Stored data:
============

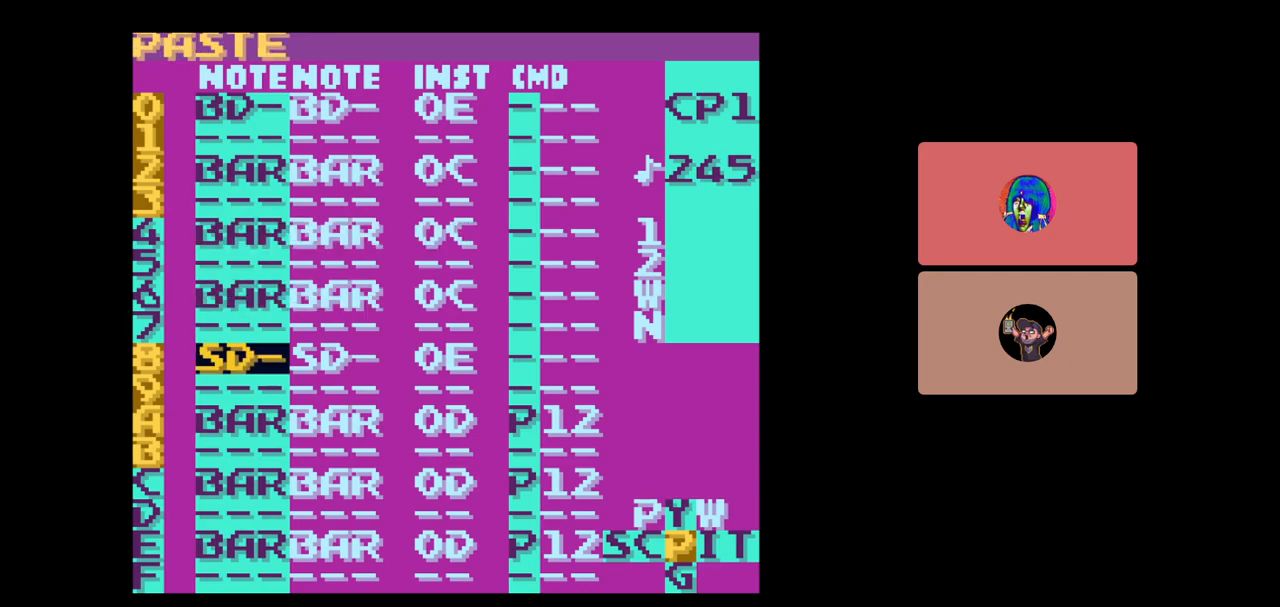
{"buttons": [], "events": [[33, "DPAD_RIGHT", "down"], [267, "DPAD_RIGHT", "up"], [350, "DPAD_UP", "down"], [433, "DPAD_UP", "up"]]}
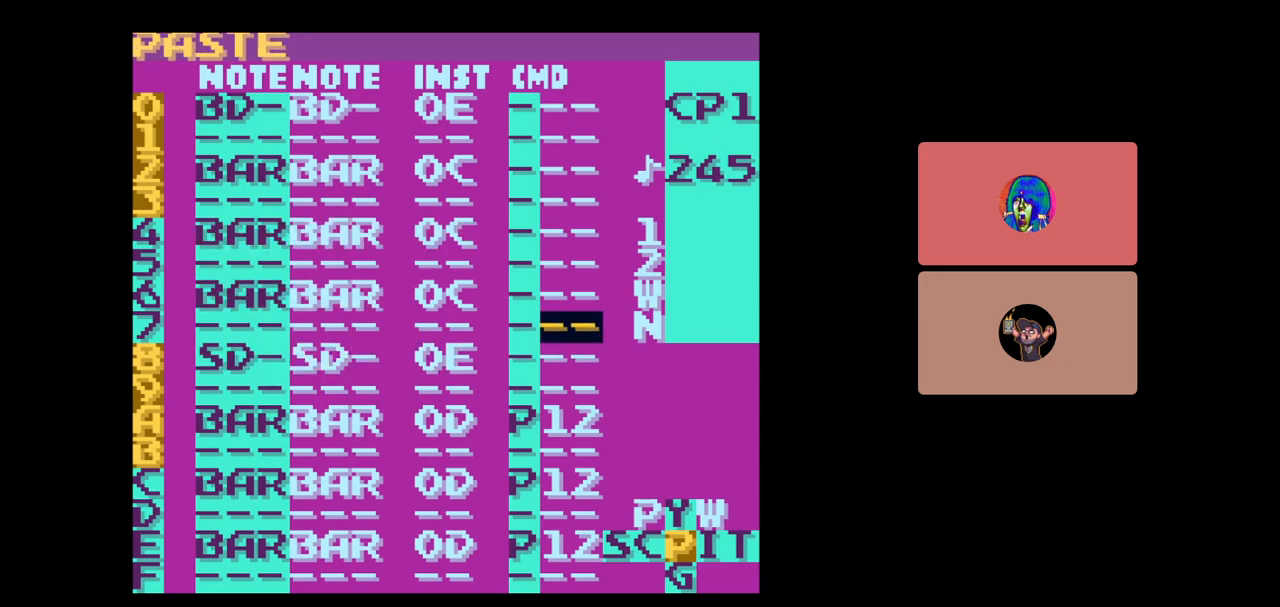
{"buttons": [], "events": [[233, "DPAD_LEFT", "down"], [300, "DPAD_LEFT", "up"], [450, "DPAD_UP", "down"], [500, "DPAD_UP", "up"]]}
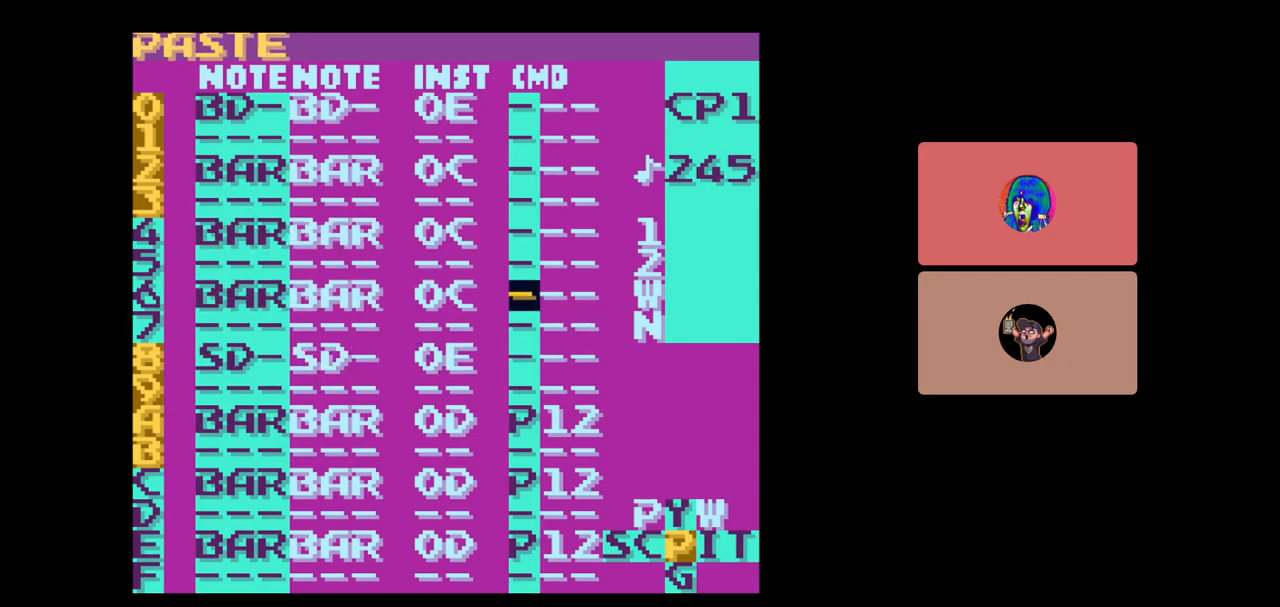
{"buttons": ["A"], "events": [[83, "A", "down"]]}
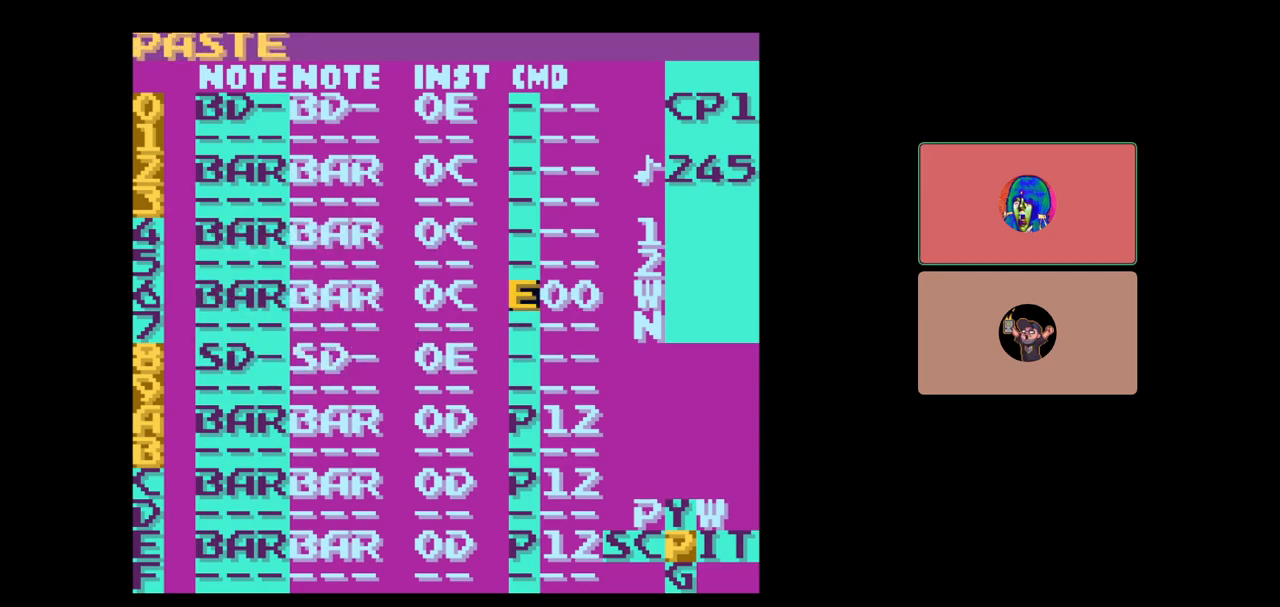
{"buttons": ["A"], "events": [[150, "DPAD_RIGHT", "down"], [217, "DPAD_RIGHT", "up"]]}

============

Task goal:
Would you set down every line of the data above exactly, skipping the pictures?

Answer space:
{"buttons": [], "events": [[33, "DPAD_RIGHT", "down"], [267, "DPAD_RIGHT", "up"], [350, "DPAD_UP", "down"], [433, "DPAD_UP", "up"]]}
{"buttons": [], "events": [[233, "DPAD_LEFT", "down"], [300, "DPAD_LEFT", "up"], [450, "DPAD_UP", "down"], [500, "DPAD_UP", "up"]]}
{"buttons": ["A"], "events": [[83, "A", "down"]]}
{"buttons": ["A"], "events": [[150, "DPAD_RIGHT", "down"], [217, "DPAD_RIGHT", "up"]]}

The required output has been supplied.